= A Treatise of Pleas of the Crown =

Book by William Hawkins

A Treatise of Pleas of the Crown; or, a system of the principal matters relating to that subject, digested under proper heads (or Pleas of the Crown for short), is an influential treatise on the criminal law of England, written by William Hawkins, serjeant-at-law, and later edited by John Curwood, barrister. It was first published in 1716 and went through eight editions, the last of which was published in 1824.

It is often cited as "Hawk.P.C." or some similar variation on this.

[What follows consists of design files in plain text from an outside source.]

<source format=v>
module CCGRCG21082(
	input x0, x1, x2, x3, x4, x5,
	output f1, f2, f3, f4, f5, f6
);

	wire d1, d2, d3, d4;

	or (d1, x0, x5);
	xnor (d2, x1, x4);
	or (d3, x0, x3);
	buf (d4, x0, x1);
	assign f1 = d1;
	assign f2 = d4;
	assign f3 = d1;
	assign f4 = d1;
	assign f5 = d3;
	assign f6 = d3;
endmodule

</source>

In 1847, John Gage Marvin said:

"There are very few juridical writers, whose compilations are more full of useful knowledge, or more methodically digested, even down to the minute sub-divisions, than the Pleas of the Crown, by Mr. Serj. Hawkins. In this admired and authoritative work the student will readily find information in almost every point of Law relating to Crimes and Punishments." The 3d ed., 2 vols., fol., 1739, was edited by G. L. Scott, and the fifth and sixth editions were very much enlarged by Thomas Leach. Mr. Curwood cut off "some of Leach's excrescences," and added a good selection of leading Cases, rarely referring to the rulings of a single judge. Hawkins' Treatise was formerly much esteemed, but later publications upon Crown Law have somewhat impaired its value as a practical work. 2 Woodes. Lec. 488, n; Brooke's Bib. Leg. Ang. 241; Bridg. Leg. Bib.; Warren's Law Stu. 620; 3 Wilson's Works, 18; 1 Brod. & Bing. 570-97; 1 Barn. & Ald. 244; 1 Barn. & Cres. 274; 1 Kent's Com. 511.

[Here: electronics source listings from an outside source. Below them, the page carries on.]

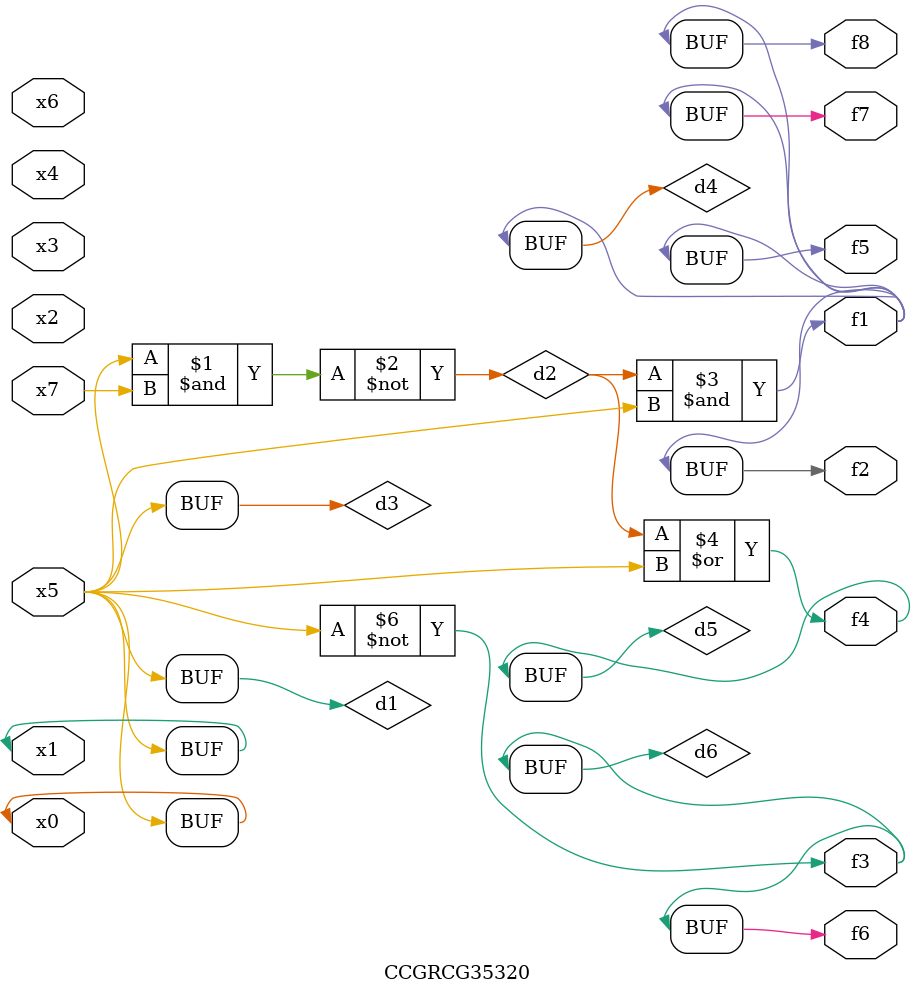
<source format=v>
module CCGRCG35320(
	input x0, x1, x2, x3, x4, x5, x6, x7,
	output f1, f2, f3, f4, f5, f6, f7, f8
);

	wire d1, d2, d3, d4, d5, d6;

	buf (d1, x0, x5);
	nand (d2, x5, x7);
	buf (d3, x0, x1);
	and (d4, d2, d3);
	or (d5, d2, d3);
	nor (d6, d1, d3);
	assign f1 = d4;
	assign f2 = d4;
	assign f3 = d6;
	assign f4 = d5;
	assign f5 = d4;
	assign f6 = d6;
	assign f7 = d4;
	assign f8 = d4;
endmodule

</source>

In 1925, Percy Henry Winfield said: "In his preface, Hawkins, after a panegyric on the existing criminal law which staggers any modern lawyer accustomed to something less brutal, points out the imperfections of previous attempts to expound it, and states his own object to be the reduction of all the laws relating to it under one scheme. His first book deals with crimes, his second with the manner of bringing criminals to punishment. The work, as a whole, is very comprehensive, and, for a book of that period, well arranged. It shows plenty of critical ability, and in general it is a reliable statement of the law as Hawkins knew it. On historical points, it occasionally requires verification, and in the editions, which we have used, it is often overloaded with marginal references, some of which are untraceable and others worthless; but it may be that these are due to later editors. Hawkins’s work is deservedly of high authority and is still cited. It was the starting-point of modern laborious treatises on the criminal law which are valuable as digests of the subject, but which make no advance on Hawkins’s plan or style, and are not invariably reliable on matters of history."